• **WHAT TO WORK ON**: Convert the lines below into a numbered list with blank lines omitted, beginning at the line that contains "Mind giving me" and stopping after the line that contains "0.040016, -0.954406, 1.904217]]". Include only those lines.

Camera calibration data
┄┄┄┄┄┄┄┄┄┄┄┄┄┄┄┄┄┄┄┄

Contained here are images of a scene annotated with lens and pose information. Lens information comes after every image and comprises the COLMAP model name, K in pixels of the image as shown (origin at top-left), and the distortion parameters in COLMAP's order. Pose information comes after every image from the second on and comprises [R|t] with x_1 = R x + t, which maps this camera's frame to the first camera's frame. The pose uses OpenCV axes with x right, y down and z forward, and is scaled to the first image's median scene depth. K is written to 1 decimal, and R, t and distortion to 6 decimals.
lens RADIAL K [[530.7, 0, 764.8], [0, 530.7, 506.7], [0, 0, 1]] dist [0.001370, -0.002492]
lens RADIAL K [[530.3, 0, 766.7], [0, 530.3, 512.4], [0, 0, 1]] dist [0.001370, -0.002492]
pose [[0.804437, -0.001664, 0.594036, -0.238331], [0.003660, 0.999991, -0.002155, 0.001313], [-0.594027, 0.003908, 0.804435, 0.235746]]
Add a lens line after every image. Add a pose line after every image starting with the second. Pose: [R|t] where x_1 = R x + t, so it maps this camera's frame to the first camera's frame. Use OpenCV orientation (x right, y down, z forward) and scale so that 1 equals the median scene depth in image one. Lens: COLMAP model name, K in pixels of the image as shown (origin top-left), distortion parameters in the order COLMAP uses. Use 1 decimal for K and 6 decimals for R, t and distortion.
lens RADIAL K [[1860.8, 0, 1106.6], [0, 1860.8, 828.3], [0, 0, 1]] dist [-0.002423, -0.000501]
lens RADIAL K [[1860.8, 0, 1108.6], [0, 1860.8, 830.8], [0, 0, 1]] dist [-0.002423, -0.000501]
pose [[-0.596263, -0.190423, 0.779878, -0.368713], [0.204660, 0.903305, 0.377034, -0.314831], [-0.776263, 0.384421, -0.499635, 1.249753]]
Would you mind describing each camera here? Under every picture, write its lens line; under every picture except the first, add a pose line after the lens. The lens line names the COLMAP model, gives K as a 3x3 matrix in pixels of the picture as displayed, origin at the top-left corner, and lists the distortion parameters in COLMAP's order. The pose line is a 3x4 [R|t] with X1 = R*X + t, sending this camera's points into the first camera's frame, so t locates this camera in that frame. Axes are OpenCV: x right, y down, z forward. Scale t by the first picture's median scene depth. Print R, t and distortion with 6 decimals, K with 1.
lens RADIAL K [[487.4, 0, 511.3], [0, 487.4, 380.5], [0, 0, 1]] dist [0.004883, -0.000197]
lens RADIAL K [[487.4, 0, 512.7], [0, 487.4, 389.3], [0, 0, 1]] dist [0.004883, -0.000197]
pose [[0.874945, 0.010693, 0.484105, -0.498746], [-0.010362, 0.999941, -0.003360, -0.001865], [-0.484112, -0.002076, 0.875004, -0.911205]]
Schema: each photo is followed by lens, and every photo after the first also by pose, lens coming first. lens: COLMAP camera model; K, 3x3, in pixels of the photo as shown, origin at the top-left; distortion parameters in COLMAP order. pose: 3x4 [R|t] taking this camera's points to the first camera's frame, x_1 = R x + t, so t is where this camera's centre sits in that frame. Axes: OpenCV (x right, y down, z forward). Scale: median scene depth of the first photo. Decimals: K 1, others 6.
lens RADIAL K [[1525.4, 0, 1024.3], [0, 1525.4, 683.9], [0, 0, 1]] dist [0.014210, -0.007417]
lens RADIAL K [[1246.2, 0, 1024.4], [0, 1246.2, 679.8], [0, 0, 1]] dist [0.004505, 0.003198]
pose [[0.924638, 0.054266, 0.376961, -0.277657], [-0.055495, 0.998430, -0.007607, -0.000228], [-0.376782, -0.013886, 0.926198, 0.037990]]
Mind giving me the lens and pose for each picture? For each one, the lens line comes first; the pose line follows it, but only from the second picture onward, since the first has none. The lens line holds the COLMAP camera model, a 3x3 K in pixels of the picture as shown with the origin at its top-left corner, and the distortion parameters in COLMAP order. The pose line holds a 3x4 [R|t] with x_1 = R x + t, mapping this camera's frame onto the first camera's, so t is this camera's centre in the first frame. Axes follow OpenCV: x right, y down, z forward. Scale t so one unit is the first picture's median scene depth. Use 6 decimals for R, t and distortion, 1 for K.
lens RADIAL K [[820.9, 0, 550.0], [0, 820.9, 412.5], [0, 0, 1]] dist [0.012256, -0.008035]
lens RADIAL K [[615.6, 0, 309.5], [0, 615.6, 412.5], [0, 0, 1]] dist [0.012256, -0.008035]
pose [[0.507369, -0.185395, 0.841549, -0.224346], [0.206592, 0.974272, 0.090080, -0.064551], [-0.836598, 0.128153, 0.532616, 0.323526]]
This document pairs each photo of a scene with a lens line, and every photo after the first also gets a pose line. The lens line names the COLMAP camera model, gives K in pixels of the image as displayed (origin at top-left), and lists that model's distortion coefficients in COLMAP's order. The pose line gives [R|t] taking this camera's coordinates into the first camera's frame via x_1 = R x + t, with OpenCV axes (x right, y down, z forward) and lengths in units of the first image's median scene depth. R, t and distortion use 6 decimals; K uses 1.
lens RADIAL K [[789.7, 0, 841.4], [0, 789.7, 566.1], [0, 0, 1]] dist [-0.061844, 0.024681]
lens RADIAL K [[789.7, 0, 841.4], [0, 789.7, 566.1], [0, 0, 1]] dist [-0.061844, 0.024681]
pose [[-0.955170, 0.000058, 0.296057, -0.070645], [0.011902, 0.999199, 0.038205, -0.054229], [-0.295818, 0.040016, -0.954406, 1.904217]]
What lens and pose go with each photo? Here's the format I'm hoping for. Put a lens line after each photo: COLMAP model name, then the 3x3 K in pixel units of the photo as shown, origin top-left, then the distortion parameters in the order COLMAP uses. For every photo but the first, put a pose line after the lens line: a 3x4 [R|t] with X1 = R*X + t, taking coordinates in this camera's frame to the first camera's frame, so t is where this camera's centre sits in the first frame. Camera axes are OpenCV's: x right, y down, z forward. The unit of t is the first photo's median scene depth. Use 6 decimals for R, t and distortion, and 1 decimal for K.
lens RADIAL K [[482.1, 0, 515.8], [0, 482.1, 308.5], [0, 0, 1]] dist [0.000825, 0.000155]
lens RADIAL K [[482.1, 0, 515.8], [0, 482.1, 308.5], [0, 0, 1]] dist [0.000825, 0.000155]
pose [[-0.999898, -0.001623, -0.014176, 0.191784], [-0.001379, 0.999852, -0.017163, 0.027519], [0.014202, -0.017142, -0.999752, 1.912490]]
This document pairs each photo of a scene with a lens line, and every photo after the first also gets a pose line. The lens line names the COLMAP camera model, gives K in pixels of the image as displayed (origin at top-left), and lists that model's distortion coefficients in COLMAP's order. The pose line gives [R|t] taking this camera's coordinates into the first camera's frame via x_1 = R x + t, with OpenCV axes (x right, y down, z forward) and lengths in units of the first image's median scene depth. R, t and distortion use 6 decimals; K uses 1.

┄┄┄┄┄┄┄┄┄┄┄┄┄┄┄┄┄┄┄┄

• **EXPECTED ANSWER**:
1. Mind giving me the lens and pose for each picture? For each one, the lens line comes first; the pose line follows it, but only from the second picture onward, since the first has none. The lens line holds the COLMAP camera model, a 3x3 K in pixels of the picture as shown with the origin at its top-left corner, and the distortion parameters in COLMAP order. The pose line holds a 3x4 [R|t] with x_1 = R x + t, mapping this camera's frame onto the first camera's, so t is this camera's centre in the first frame. Axes follow OpenCV: x right, y down, z forward. Scale t so one unit is the first picture's median scene depth. Use 6 decimals for R, t and distortion, 1 for K.
2. lens RADIAL K [[820.9, 0, 550.0], [0, 820.9, 412.5], [0, 0, 1]] dist [0.012256, -0.008035]
3. lens RADIAL K [[615.6, 0, 309.5], [0, 615.6, 412.5], [0, 0, 1]] dist [0.012256, -0.008035]
4. pose [[0.507369, -0.185395, 0.841549, -0.224346], [0.206592, 0.974272, 0.090080, -0.064551], [-0.836598, 0.128153, 0.532616, 0.323526]]
5. This document pairs each photo of a scene with a lens line, and every photo after the first also gets a pose line. The lens line names the COLMAP camera model, gives K in pixels of the image as displayed (origin at top-left), and lists that model's distortion coefficients in COLMAP's order. The pose line gives [R|t] taking this camera's coordinates into the first camera's frame via x_1 = R x + t, with OpenCV axes (x right, y down, z forward) and lengths in units of the first image's median scene depth. R, t and distortion use 6 decimals; K uses 1.
6. lens RADIAL K [[789.7, 0, 841.4], [0, 789.7, 566.1], [0, 0, 1]] dist [-0.061844, 0.024681]
7. lens RADIAL K [[789.7, 0, 841.4], [0, 789.7, 566.1], [0, 0, 1]] dist [-0.061844, 0.024681]
8. pose [[-0.955170, 0.000058, 0.296057, -0.070645], [0.011902, 0.999199, 0.038205, -0.054229], [-0.295818, 0.040016, -0.954406, 1.904217]]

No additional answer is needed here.